Founded in 1940 by Dominican Fathers Urban Nagle and Thomas Carey, it closed in 1972. Father Cameron, who is its artistic director, revived it in 1998.

Of theater, he said, "It’s an attempt to see, find and experience the ultimate purpose of life in a real life experience."

He said there is a beauty about the theater that is "deeply compelling," adding that there are very few occasions when people are "together in one place, united for one reason, agreeing to keep silence together in order to share in the experience.

"Theater reminds you of God," Father Cameron reflected. "To be human is to thirst for the infinite."

He said everything he does, from writing to preaching, is about "the fact that to be human is to be in relationship with the infinite.

"For many people, Jesus Christ is an abstraction," he observed, "but he is flesh and blood. Once people encounter him, they never want to be apart from him."

Born in Providence, R.I., Father Cameron was raised in Vernon with six siblings in a family that belonged to Sacred Heart and St. Bernard parishes. He went to high school at St. Thomas Seminary in Bloomfield.

"Of all my schools I attended, it was my favorite," he said.

"The priests were outstanding, real role models; and the teaching was unbelievably exceptional. I learned my love of Scripture through Father James Leary; my love for theater was generated there; Msgr. Charles Johnson was my Latin teacher, and I learned how to sing from Father Geoff Smith.

Father Smith speaks equally highly of his former student.

"Peter’s a wonderful person and remarkably versatile with a wonderful musical and dramatic sense," recalled Father Smith, who has been a chaplain at Yale-New Haven Hospital for the past 16 years. "I’m so glad that in his priesthood he’s able to really express in such an articulate and beautiful way what he thinks about our faith and the Lord," he noted. "He’s really been encouraged to use his real, authentic talents in the service of the Church."

• **Extracted information**
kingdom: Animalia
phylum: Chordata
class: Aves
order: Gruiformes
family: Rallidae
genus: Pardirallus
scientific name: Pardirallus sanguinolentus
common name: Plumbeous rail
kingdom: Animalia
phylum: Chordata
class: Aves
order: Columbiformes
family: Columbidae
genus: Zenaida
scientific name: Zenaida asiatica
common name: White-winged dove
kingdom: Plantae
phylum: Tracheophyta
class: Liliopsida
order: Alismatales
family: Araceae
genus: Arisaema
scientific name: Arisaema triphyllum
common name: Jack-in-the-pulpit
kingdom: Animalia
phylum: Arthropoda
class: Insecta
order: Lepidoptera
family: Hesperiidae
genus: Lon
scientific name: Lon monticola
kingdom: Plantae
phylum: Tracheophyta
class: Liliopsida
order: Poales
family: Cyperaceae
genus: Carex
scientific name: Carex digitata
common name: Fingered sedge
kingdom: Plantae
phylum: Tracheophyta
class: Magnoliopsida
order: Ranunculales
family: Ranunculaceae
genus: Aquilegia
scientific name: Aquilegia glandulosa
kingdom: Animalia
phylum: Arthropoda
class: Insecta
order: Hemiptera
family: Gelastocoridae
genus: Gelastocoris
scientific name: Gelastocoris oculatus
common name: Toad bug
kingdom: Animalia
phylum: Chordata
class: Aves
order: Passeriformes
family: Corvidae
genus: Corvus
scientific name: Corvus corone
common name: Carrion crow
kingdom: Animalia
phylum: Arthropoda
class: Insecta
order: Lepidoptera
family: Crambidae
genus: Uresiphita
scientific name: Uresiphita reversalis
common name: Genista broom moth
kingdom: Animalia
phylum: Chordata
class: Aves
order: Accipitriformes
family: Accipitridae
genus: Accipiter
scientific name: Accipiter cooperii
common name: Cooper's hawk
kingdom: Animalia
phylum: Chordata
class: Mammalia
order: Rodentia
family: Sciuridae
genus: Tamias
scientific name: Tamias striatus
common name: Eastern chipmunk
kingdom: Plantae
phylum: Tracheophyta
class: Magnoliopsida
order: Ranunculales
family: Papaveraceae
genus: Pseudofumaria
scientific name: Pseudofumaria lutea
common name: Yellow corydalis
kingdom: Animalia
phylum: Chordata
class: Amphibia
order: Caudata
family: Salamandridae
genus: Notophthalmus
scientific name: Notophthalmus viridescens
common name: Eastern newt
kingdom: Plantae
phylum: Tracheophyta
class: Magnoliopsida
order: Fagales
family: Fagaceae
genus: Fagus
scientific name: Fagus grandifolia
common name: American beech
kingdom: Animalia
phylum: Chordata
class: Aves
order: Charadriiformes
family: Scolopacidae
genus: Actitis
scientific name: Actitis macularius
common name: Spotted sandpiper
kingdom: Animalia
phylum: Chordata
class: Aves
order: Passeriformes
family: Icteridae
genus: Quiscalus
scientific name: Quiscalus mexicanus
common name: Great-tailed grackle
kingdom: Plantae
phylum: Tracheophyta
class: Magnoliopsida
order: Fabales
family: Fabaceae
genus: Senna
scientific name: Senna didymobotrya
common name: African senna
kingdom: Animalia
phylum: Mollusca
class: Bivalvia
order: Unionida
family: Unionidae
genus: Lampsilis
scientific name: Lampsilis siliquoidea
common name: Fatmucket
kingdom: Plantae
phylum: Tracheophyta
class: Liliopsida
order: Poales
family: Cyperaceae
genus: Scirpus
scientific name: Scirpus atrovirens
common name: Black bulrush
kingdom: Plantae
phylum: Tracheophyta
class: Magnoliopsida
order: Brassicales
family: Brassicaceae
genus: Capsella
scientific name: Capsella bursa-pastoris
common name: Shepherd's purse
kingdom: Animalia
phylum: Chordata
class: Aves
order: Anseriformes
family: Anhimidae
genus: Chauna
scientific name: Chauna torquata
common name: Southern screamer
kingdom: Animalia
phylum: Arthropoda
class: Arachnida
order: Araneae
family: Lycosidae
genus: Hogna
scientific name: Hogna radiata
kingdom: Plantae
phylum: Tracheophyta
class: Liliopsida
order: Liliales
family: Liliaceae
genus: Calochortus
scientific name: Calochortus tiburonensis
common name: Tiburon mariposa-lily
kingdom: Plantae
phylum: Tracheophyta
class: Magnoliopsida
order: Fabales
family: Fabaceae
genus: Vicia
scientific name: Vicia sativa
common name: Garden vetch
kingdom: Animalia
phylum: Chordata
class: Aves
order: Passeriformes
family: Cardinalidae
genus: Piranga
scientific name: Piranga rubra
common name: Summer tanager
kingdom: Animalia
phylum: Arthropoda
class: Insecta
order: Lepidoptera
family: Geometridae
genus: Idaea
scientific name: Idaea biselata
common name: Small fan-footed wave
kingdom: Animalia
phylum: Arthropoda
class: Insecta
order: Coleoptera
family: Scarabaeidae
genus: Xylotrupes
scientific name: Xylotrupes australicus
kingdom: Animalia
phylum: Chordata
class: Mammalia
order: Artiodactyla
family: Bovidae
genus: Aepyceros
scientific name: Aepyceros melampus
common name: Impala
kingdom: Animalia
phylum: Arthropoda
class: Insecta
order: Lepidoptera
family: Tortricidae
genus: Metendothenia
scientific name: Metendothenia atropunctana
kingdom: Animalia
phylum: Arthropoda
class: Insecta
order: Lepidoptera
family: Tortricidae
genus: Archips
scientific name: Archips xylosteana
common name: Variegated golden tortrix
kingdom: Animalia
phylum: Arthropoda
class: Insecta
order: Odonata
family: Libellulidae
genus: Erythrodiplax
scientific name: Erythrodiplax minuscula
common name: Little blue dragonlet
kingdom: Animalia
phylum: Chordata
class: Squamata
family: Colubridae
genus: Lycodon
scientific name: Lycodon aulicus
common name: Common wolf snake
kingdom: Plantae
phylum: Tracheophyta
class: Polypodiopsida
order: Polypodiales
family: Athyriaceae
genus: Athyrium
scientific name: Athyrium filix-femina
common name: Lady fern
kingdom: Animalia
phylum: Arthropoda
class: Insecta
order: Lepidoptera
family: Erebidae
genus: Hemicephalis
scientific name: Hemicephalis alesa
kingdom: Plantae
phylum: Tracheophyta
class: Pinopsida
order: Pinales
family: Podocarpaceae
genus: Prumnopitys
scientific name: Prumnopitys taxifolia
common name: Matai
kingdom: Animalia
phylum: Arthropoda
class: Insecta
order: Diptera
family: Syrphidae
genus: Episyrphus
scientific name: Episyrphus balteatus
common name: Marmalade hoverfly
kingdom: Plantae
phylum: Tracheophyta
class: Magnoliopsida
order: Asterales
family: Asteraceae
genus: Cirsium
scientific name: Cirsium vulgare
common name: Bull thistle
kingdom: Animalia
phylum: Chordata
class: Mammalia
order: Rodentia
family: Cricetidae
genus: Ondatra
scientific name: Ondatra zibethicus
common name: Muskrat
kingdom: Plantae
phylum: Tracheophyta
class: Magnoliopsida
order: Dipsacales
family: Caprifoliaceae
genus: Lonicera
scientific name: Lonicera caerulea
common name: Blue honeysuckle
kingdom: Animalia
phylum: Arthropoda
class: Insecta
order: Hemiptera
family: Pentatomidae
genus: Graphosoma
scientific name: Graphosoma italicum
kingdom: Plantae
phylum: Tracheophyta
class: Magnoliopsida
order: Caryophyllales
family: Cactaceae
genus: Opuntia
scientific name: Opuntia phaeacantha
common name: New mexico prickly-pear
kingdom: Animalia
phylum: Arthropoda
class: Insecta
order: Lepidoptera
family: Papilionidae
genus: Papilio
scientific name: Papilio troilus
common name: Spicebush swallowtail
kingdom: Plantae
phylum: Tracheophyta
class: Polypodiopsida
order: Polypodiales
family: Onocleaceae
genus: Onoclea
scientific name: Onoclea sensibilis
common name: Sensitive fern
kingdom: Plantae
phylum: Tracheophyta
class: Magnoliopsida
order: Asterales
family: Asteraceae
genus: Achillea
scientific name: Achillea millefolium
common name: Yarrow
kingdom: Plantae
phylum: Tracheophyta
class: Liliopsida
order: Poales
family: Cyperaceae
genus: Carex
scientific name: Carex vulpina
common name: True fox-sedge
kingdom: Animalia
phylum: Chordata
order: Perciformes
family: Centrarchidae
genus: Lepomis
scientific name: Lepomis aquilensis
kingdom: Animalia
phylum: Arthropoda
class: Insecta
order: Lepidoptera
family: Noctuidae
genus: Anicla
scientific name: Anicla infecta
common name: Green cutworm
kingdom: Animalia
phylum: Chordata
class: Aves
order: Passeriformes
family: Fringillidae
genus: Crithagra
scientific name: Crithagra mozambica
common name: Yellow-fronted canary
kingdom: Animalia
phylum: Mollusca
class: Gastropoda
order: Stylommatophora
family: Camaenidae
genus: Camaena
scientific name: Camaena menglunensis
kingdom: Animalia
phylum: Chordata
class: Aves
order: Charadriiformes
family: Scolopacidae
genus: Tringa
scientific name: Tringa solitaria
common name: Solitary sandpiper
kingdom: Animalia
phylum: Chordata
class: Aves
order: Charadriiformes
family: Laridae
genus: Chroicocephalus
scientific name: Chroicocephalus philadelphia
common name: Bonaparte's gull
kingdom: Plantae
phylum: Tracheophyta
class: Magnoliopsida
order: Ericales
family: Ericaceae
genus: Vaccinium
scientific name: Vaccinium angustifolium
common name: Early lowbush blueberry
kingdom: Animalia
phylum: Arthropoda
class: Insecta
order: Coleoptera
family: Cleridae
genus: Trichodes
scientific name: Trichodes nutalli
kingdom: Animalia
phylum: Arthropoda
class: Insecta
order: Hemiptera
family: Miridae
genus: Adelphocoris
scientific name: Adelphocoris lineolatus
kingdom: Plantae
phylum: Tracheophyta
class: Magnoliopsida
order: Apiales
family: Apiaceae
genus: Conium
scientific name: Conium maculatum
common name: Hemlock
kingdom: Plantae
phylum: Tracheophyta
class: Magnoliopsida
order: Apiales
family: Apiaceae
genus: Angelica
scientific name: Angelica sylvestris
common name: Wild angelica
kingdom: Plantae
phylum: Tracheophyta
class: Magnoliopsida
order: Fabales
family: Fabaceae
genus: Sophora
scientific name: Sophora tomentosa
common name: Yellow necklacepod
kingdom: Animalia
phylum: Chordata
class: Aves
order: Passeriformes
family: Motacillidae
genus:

• **Work task**
Please answer these questions from the text about Father Cameron:
(a) How many siblings was Father Cameron raised with?
(b) Where did he go to high school?
(c) Who taught him how to sing?

• **Solution to this task**
(a) Six.
(b) St. Thomas Seminary in Bloomfield.
(c) Father Geoff Smith.